*** Opening Excerpted records ***

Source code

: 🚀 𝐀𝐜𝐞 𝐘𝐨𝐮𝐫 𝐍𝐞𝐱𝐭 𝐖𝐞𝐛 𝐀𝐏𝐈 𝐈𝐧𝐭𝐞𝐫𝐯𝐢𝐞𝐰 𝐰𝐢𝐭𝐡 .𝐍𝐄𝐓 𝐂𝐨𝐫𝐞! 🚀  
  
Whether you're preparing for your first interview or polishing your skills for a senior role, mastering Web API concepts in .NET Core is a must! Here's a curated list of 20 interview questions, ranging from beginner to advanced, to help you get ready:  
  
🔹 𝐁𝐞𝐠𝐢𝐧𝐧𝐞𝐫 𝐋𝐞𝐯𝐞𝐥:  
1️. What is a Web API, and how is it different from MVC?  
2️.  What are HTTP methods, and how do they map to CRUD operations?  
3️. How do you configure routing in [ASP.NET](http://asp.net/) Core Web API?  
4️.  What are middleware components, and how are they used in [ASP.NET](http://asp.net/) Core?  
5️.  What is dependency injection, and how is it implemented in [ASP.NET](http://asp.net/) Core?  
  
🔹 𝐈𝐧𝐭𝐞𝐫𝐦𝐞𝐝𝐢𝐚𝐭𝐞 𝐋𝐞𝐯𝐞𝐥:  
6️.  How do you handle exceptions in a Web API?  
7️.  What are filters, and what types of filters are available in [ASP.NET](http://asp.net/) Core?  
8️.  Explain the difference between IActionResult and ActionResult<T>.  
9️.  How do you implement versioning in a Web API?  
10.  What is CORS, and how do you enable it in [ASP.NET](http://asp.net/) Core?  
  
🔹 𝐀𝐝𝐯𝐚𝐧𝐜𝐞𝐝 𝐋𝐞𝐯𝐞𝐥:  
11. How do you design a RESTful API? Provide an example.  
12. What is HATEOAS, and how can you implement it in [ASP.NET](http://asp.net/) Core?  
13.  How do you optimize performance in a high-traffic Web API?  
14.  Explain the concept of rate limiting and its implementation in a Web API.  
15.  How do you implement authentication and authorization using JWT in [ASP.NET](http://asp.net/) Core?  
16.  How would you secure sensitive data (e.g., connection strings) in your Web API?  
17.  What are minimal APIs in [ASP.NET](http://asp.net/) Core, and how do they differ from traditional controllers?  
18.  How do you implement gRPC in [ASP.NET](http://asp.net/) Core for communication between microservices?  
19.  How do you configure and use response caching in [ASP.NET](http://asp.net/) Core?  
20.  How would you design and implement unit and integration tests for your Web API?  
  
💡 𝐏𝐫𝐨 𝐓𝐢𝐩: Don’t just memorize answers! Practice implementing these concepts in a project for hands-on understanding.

*** Closing Excerpted records ***

Exactly repeat the lines from the line that contains "caching in [ASP.NET](http://asp.net/) Core?" to the end of the entries, both included, and leave out all other lines.

19.  How do you configure and use response caching in [ASP.NET](http://asp.net/) Core?  
20.  How would you design and implement unit and integration tests for your Web API?  
  
💡 𝐏𝐫𝐨 𝐓𝐢𝐩: Don’t just memorize answers! Practice implementing these concepts in a project for hands-on understanding.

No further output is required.